Grandfather became very melancholy, and also, he says, blind. Father does not believe him, but purchased Sammy Davis, Junior, Junior for him nonetheless, because a Seeing Eye bitch is not only for blind people but for people who pine for the negative of loneliness. (I should not have used "purchased," because in truth Father did not purchase Sammy Davis, Junior, Junior, but only received her from the home for forgetful dogs. Because of this, she is not a real Seeing Eye bitch, and is also mentally deranged.)
|I would show you the cover with Elijah Wood,|
but it scares me.
Pick up whatever you see by this author. Seriously. This particular book is my favorite as it weaves three stories together—letters in this amazing and hilarious (yes, I have used hilarious in this post three times, whatca gonna do about it?) broken Russian-English, a fairy-tale-like, yet still grounded in reality story of the past, and a man's journey to research that past with the writer of the letters. Sounds complicated? Oh, it is. And it's beautiful and ridiculous and painful and mesmerizing and you have to read it for anything I say about it to make sense. Those two quotes up there really came from the same book, a book that's partially about the Holocaust but somehow manages to sound like nothing else I've ever read about the Holocaust. I know, I know! I don't know how he does it either. He's the writer I wish I could be.
Atlas Shrugged, Ayn Rand
Miss Taggart, do you know the hallmark of the second-rater? It's resentment of another man's achievement. Those touchy mediocrities who sit trembling lest someone's work prove greater than their own—they have no inkling of the loneliness that comes when you reach the top. The loneliness for an equal— for a mind to respect and an achievement to admire. They bare their teeth at you from out of their rat holes, thinking that you take pleasure in letting your brilliance dim them—while you'd give a year of your life to see a flicker of talent anywhere among them. They envy achievement, and their dream of greatness is a world where all men have become their acknowledged inferiors. They don't know that that dream is the infallible proof of mediocrity, because that sort of world is what the man of achievement would not be able to bear.
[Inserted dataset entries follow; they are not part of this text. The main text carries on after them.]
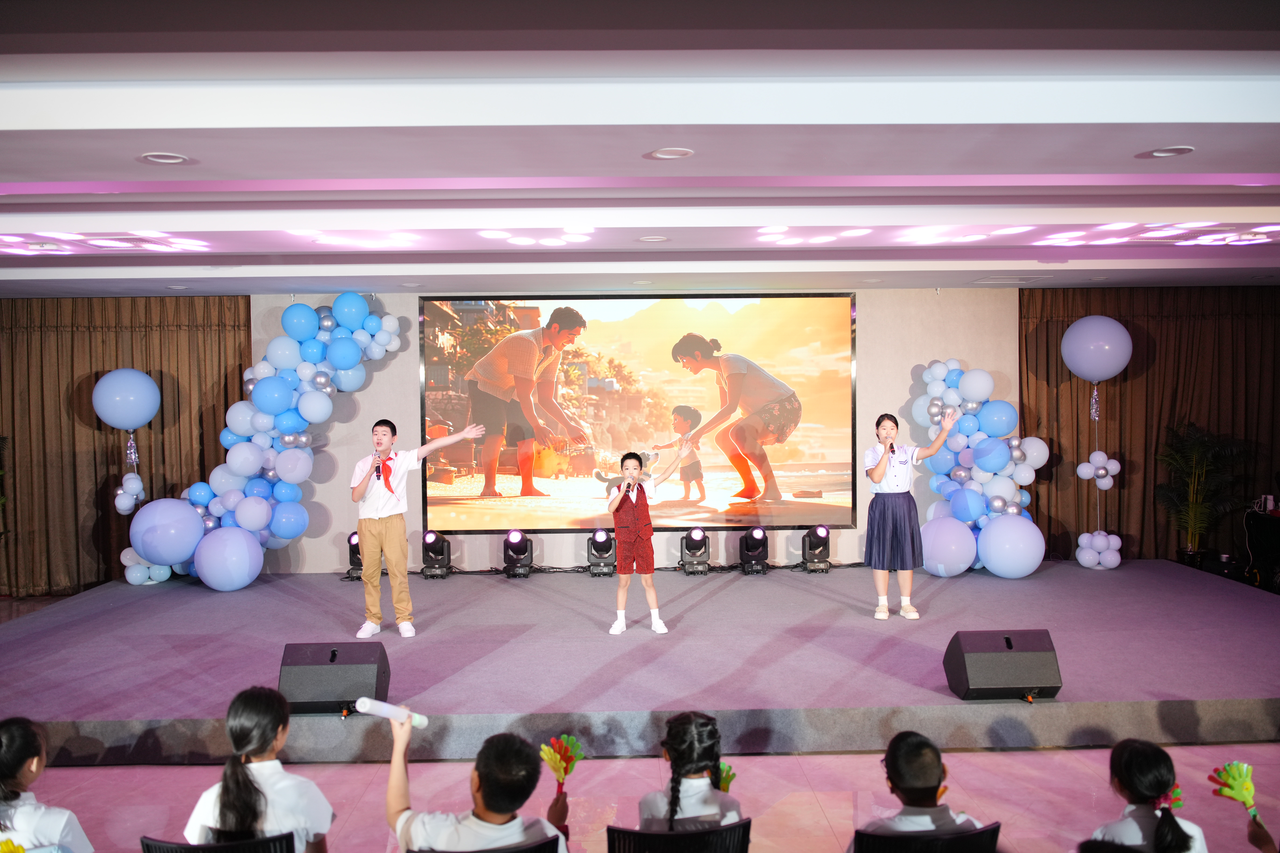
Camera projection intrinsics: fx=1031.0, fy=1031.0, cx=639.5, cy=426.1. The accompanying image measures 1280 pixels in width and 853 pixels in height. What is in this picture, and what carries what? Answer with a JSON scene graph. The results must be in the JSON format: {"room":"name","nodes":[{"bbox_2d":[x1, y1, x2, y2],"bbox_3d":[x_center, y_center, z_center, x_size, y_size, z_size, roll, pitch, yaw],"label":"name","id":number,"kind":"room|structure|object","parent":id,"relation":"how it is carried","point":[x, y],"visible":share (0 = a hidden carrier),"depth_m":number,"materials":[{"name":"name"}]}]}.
{"room":"event hall","nodes":[
{"label":"event hall","id":0,"kind":"room"},
{"bbox_2d":[251,287,1013,572],"bbox_3d":[-0.043,0.066,9.529,8.832,2.778,0.255,-1,1,-1],"label":"back wall","id":1,"kind":"structure","parent":0,"point":[902,389],"depth_m":9.46,"materials":[{"name":"paint"}]},
{"bbox_2d":[420,292,856,533],"bbox_3d":[-0.006,-0.135,9.419,3.833,2.180,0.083,-1,1,-1],"label":"projection screen","id":2,"kind":"object","parent":1,"relation":"attached to","point":[502,461],"visible":0.99,"depth_m":9.39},
{"bbox_2d":[0,0,1279,299],"bbox_3d":[-0.208,-1.185,4.442,12.351,0.160,10.403,-1,1,-1],"label":"ceiling","id":3,"kind":"structure","parent":0,"point":[1178,118],"depth_m":3.93,"materials":[{"name":"white paint"}]},
{"bbox_2d":[0,296,251,594],"bbox_3d":[-4.999,0.128,9.326,3.046,2.694,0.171,-1,1,-1],"label":"curtain","id":4,"kind":"object","parent":3,"relation":"hanging from","point":[58,386],"visible":0.7,"depth_m":9.33,"materials":[{"name":"brown fabric"}]},
{"bbox_2d":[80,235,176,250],"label":"air vent","id":5,"kind":"object","parent":3,"relation":"in","point":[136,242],"visible":0.97,"depth_m":6.27,"materials":[{"name":"white"}]},
{"bbox_2d":[138,151,191,164],"bbox_3d":[-1.950,-1.101,4.227,0.192,0.028,0.191,-1,1,-1],"label":"ceiling light","id":6,"kind":"object","parent":3,"relation":"in","point":[176,157],"visible":0.93,"depth_m":4.23,"materials":[{"name":"white"}]},
{"bbox_2d":[637,234,669,242],"bbox_3d":[0.082,-1.164,6.414,0.193,0.024,0.191,-1,1,-1],"label":"ceiling light","id":7,"kind":"object","parent":3,"relation":"in","point":[647,240],"visible":0.97,"depth_m":6.40,"materials":[{"name":"white"}]},
{"bbox_2d":[648,147,694,159],"bbox_3d":[0.131,-1.126,4.256,0.190,0.020,0.191,-1,1,-1],"label":"ceiling light","id":8,"kind":"object","parent":3,"relation":"in","point":[664,153],"visible":0.98,"depth_m":4.25,"materials":[{"name":"white"}]},
{"bbox_2d":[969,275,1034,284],"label":"ceiling vent","id":9,"kind":"object","parent":3,"relation":"in","point":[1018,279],"visible":0.98,"depth_m":8.60,"materials":[{"name":"white"}]},
{"bbox_2d":[1021,286,1279,565],"bbox_3d":[5.067,0.014,9.486,3.092,2.679,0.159,-1,1,-1],"label":"right curtain","id":10,"kind":"object","parent":3,"relation":"hanging from","point":[1148,381],"visible":0.72,"depth_m":9.48,"materials":[{"name":"brown fabric"}]},
{"bbox_2d":[1136,145,1194,158],"bbox_3d":[2.186,-1.137,4.277,0.199,0.020,0.201,-1,1,-1],"label":"ceiling light","id":11,"kind":"object","parent":3,"relation":"in","point":[1176,150],"visible":0.97,"depth_m":4.27,"materials":[{"name":"white"}]},
{"bbox_2d":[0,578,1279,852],"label":"floor","id":12,"kind":"structure","parent":0,"point":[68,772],"depth_m":4.73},
{"bbox_2d":[0,717,94,852],"bbox_3d":[-1.865,1.295,3.053,0.430,0.803,0.411,-1,1,-1],"label":"child","id":13,"kind":"object","parent":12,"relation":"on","point":[38,822],"visible":0.99,"depth_m":3.03},
{"bbox_2d":[0,838,25,852],"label":"flower","id":14,"kind":"object","parent":13,"relation":"in","point":[18,849],"visible":1,"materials":[{"name":"yellow plant"}]},
{"bbox_2d":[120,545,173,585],"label":"balloon cluster","id":15,"kind":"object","parent":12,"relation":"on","point":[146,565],"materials":[{"name":"blue rubber"}]},
{"bbox_2d":[141,833,300,852],"bbox_3d":[-1.167,1.494,2.951,0.478,0.730,0.508,-1,1,-1],"label":"chair","id":16,"kind":"object","parent":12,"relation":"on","point":[146,844],"visible":0.82,"depth_m":2.83,"materials":[{"name":"black plastic"}]},
{"bbox_2d":[185,685,334,852],"bbox_3d":[-1.124,1.151,3.075,0.374,0.682,0.403,-1,1,-1],"label":"child","id":17,"kind":"object","parent":16,"relation":"on","point":[246,787],"visible":0.86,"depth_m":3.01},
{"bbox_2d":[408,834,565,852],"bbox_3d":[-0.419,1.496,2.831,0.469,0.747,0.500,-1,1,-1],"label":"chair","id":18,"kind":"object","parent":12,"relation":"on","point":[542,844],"visible":0.69,"depth_m":2.76,"materials":[{"name":"black plastic"}]},
{"bbox_2d":[385,717,571,852],"bbox_3d":[-0.441,1.142,2.854,0.473,0.628,0.438,0,2,20],"label":"child","id":19,"kind":"object","parent":18,"relation":"on","point":[484,792],"visible":0.95,"depth_m":2.74},
{"bbox_2d":[351,696,428,728],"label":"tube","id":20,"kind":"object","parent":19,"relation":"in","point":[384,715],"visible":0.89,"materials":[{"name":"white"}]},
{"bbox_2d":[539,733,584,798],"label":"hand clapper","id":21,"kind":"object","parent":19,"relation":"in","point":[554,767],"visible":0.91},
{"bbox_2d":[0,561,1279,763],"bbox_3d":[0.154,1.484,7.315,9.147,0.311,4.388,-1,1,-1],"label":"stage","id":22,"kind":"object","parent":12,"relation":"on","point":[1151,580],"visible":0.91,"depth_m":6.16,"materials":[{"name":"carpet"}]},
{"bbox_2d":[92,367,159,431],"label":"balloon","id":23,"kind":"object","parent":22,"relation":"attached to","point":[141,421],"visible":0.99,"depth_m":8.81,"materials":[{"name":"blue rubber"}]},
{"bbox_2d":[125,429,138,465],"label":"tassel","id":24,"kind":"object","parent":23,"relation":"hanging from","point":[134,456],"visible":0.97,"depth_m":8.95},
{"bbox_2d":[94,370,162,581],"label":"balloon column","id":25,"kind":"object","parent":22,"relation":"on","point":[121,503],"visible":0.9,"depth_m":8.67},
{"bbox_2d":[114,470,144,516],"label":"balloon cluster","id":26,"kind":"object","parent":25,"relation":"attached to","point":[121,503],"visible":0.95,"depth_m":8.87,"materials":[{"name":"blue rubber"}]},
{"bbox_2d":[126,295,398,589],"bbox_3d":[-3.112,0.146,8.694,1.930,2.556,1.259,-1,1,-1],"label":"balloon garland","id":27,"kind":"structure","parent":22,"relation":"on","point":[281,391],"depth_m":8.63,"materials":[{"name":"blue rubber"}]},
{"bbox_2d":[278,640,391,715],"bbox_3d":[-1.559,1.279,5.284,0.527,0.313,0.415,-1,1,-1],"label":"stage monitor","id":28,"kind":"object","parent":22,"relation":"on","point":[304,652],"visible":0.93,"depth_m":5.16,"materials":[{"name":"black"}]},
{"bbox_2d":[345,531,362,580],"bbox_3d":[-2.514,1.166,9.369,0.292,0.420,0.293,-1,1,-1],"label":"stage light","id":29,"kind":"object","parent":22,"relation":"on","point":[351,538],"visible":0.5,"depth_m":9.27,"materials":[{"name":"black"}]},
{"bbox_2d":[348,418,480,640],"bbox_3d":[-1.522,0.668,6.821,0.640,1.414,0.548,-2,2,-43],"label":"person","id":30,"kind":"object","parent":22,"relation":"on","point":[366,570],"visible":0.99,"depth_m":6.66},
{"bbox_2d":[372,453,383,478],"bbox_3d":[-1.705,0.270,6.725,0.062,0.167,0.182,-1,2,-23],"label":"microphone","id":31,"kind":"object","parent":30,"relation":"in","point":[377,471],"visible":0.96,"depth_m":6.67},
{"bbox_2d":[420,530,452,579],"bbox_3d":[-1.824,1.141,9.195,0.271,0.398,0.291,-1,1,-1],"label":"stage light","id":32,"kind":"object","parent":22,"relation":"on","point":[437,551],"visible":0.98,"depth_m":9.11,"materials":[{"name":"black"}]},
{"bbox_2d":[501,529,533,577],"bbox_3d":[-1.110,1.131,9.244,0.281,0.411,0.294,-1,1,-1],"label":"stage light","id":33,"kind":"object","parent":22,"relation":"on","point":[517,538],"visible":0.98,"depth_m":9.15,"materials":[{"name":"black"}]},
{"bbox_2d":[585,527,617,576],"bbox_3d":[-0.332,1.114,9.219,0.280,0.390,0.297,-1,1,-1],"label":"stage light","id":34,"kind":"object","parent":22,"relation":"on","point":[602,536],"visible":0.98,"depth_m":9.13,"materials":[{"name":"black"}]},
{"bbox_2d":[605,450,669,635],"bbox_3d":[-0.032,0.787,6.945,0.372,1.161,0.443,-1,1,-1],"label":"person","id":35,"kind":"object","parent":22,"relation":"on","point":[615,506],"visible":0.99,"depth_m":6.82},
{"bbox_2d":[625,472,635,487],"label":"microphone","id":36,"kind":"object","parent":35,"relation":"in","point":[629,483],"visible":0.95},
{"bbox_2d":[678,527,710,574],"bbox_3d":[0.489,1.103,9.222,0.272,0.395,0.291,-1,1,-1],"label":"stage light","id":37,"kind":"object","parent":22,"relation":"on","point":[702,538],"visible":0.99,"depth_m":9.14,"materials":[{"name":"black"}]},
{"bbox_2d":[738,525,768,574],"bbox_3d":[1.023,1.104,9.266,0.273,0.406,0.298,-1,1,-1],"label":"stage light","id":38,"kind":"object","parent":22,"relation":"on","point":[752,538],"visible":0.98,"depth_m":9.18,"materials":[{"name":"black"}]},
{"bbox_2d":[800,524,830,572],"bbox_3d":[1.588,1.088,9.329,0.267,0.403,0.281,-1,1,-1],"label":"stage light","id":39,"kind":"object","parent":22,"relation":"on","point":[822,528],"visible":0.99,"depth_m":9.24,"materials":[{"name":"black"}]},
{"bbox_2d":[863,408,959,620],"bbox_3d":[1.868,0.640,7.197,0.555,1.368,0.539,-1,2,-22],"label":"person","id":40,"kind":"object","parent":22,"relation":"on","point":[880,473],"visible":0.99,"depth_m":7.07},
{"bbox_2d":[887,440,895,452],"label":"microphone","id":41,"kind":"object","parent":40,"relation":"in","point":[892,449],"visible":0.8,"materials":[{"name":"black"}]},
{"bbox_2d":[912,357,1049,577],"bbox_3d":[2.850,0.346,8.854,1.008,1.902,1.173,-1,1,-1],"label":"balloon column","id":42,"kind":"structure","parent":22,"relation":"on","point":[1018,454],"depth_m":8.72,"materials":[{"name":"blue rubber"}]},
{"bbox_2d":[943,628,1062,700],"bbox_3d":[1.885,1.239,5.392,0.528,0.326,0.414,-1,1,-1],"label":"stage monitor","id":43,"kind":"object","parent":22,"relation":"on","point":[963,660],"visible":0.99,"depth_m":5.27,"materials":[{"name":"black"}]},
{"bbox_2d":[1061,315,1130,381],"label":"balloon","id":44,"kind":"object","parent":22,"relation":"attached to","point":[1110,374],"visible":0.99,"depth_m":8.97,"materials":[{"name":"rubber"}]},
{"bbox_2d":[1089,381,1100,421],"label":"tassel","id":45,"kind":"object","parent":44,"relation":"hanging from","point":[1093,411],"visible":0.98,"depth_m":9.24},
{"bbox_2d":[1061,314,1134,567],"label":"balloon column","id":46,"kind":"object","parent":22,"relation":"on","point":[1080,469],"visible":0.97,"depth_m":8.92,"materials":[{"name":"purple rubber"}]},
{"bbox_2d":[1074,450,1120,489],"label":"balloon cluster","id":47,"kind":"object","parent":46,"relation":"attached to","point":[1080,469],"visible":0.98,"depth_m":8.90,"materials":[{"name":"rubber"}]},
{"bbox_2d":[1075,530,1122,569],"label":"balloon cluster","id":48,"kind":"object","parent":22,"relation":"attached to","point":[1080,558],"visible":0.97,"depth_m":8.97,"materials":[{"name":"rubber"}]},
{"bbox_2d":[1157,421,1250,560],"bbox_3d":[4.992,0.665,9.179,0.849,1.413,0.852,-1,1,-1],"label":"potted plant","id":49,"kind":"object","parent":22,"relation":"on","point":[1198,456],"visible":0.92,"depth_m":9.12,"materials":[{"name":"green plant"}]},
{"bbox_2d":[1244,504,1279,590],"bbox_3d":[5.727,1.100,8.688,0.964,0.729,0.882,-1,1,-1],"label":"table","id":50,"kind":"object","parent":22,"relation":"on","point":[1273,541],"visible":0.91,"depth_m":8.85,"materials":[{"name":"black"}]},
{"bbox_2d":[605,817,752,852],"bbox_3d":[0.106,1.500,3.107,0.470,0.719,0.511,-1,1,-1],"label":"chair","id":51,"kind":"object","parent":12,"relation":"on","point":[745,824],"visible":0.86,"depth_m":2.94,"materials":[{"name":"black plastic"}]},
{"bbox_2d":[636,711,744,832],"bbox_3d":[0.163,1.214,3.282,0.322,0.580,0.389,-1,1,-1],"label":"child","id":52,"kind":"object","parent":51,"relation":"on","point":[692,807],"visible":0.77,"depth_m":3.22},
{"bbox_2d":[716,761,736,792],"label":"hand clapper","id":53,"kind":"object","parent":52,"relation":"in","point":[725,782],"visible":0.49,"depth_m":3.56,"materials":[{"name":"green plastic"}]},
{"bbox_2d":[848,823,1001,852],"bbox_3d":[0.800,1.473,3.004,0.473,0.703,0.505,-1,1,-1],"label":"chair","id":54,"kind":"object","parent":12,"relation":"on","point":[980,834],"visible":0.8,"depth_m":2.85,"materials":[{"name":"black plastic"}]},
{"bbox_2d":[848,730,989,849],"bbox_3d":[0.796,1.203,3.053,0.404,0.579,0.425,-1,1,-1],"label":"child","id":55,"kind":"object","parent":54,"relation":"on","point":[933,770],"visible":0.9,"depth_m":2.97},
{"bbox_2d":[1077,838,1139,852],"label":"chair","id":56,"kind":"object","parent":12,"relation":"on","point":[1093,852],"visible":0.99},
{"bbox_2d":[1094,738,1212,852],"bbox_3d":[1.488,1.317,3.052,0.329,0.734,0.355,0,2,19],"label":"child","id":57,"kind":"object","parent":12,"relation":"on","point":[1151,789],"visible":0.94,"depth_m":3.00},
{"bbox_2d":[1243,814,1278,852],"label":"person","id":58,"kind":"object","parent":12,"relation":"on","point":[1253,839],"visible":0.87,"depth_m":3.01},
{"bbox_2d":[1208,760,1258,819],"bbox_3d":[1.876,1.158,3.241,0.133,0.191,0.124,-1,2,-19],"label":"hand clapper","id":59,"kind":"object","parent":58,"relation":"in","point":[1236,765],"visible":0.95,"depth_m":3.24,"materials":[{"name":"green plastic"}]}
]}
|Don't be confused, this has nothing to do with 30 Rock.|
Ayn Rand is tricky, because she showed up on the literary scene fully-sprung from the detritus of the Bolshevik Revolution and is reacting against that. She's throwing this theory called Objectivism at you over and over and over again in a way that makes you almost angry—but it's mostly because there's something about it that is going to seriously appeal to you, even though you feel kind of horrible about it. She presents objectivism as democratic, but your liberal heart is going to bleed all over it. Okay, I'll let you get to it by yourself, because God knows she's going to repeatedly pound it into you. Including an 80-page speech that took me an entire week to read (the same time period in which I read the entire Millennium series.) I'm making this sound horrible, but the fact is, it's a 1000 pages of rich prose and an interesting way to view the world, all while being based around some of my favorite characters in literature: Dagny Taggert and Hank Rearden. It's worth the struggle.
Get to reading, my, uh, readers. All types of cookies appreciated and my ring size is a 4½.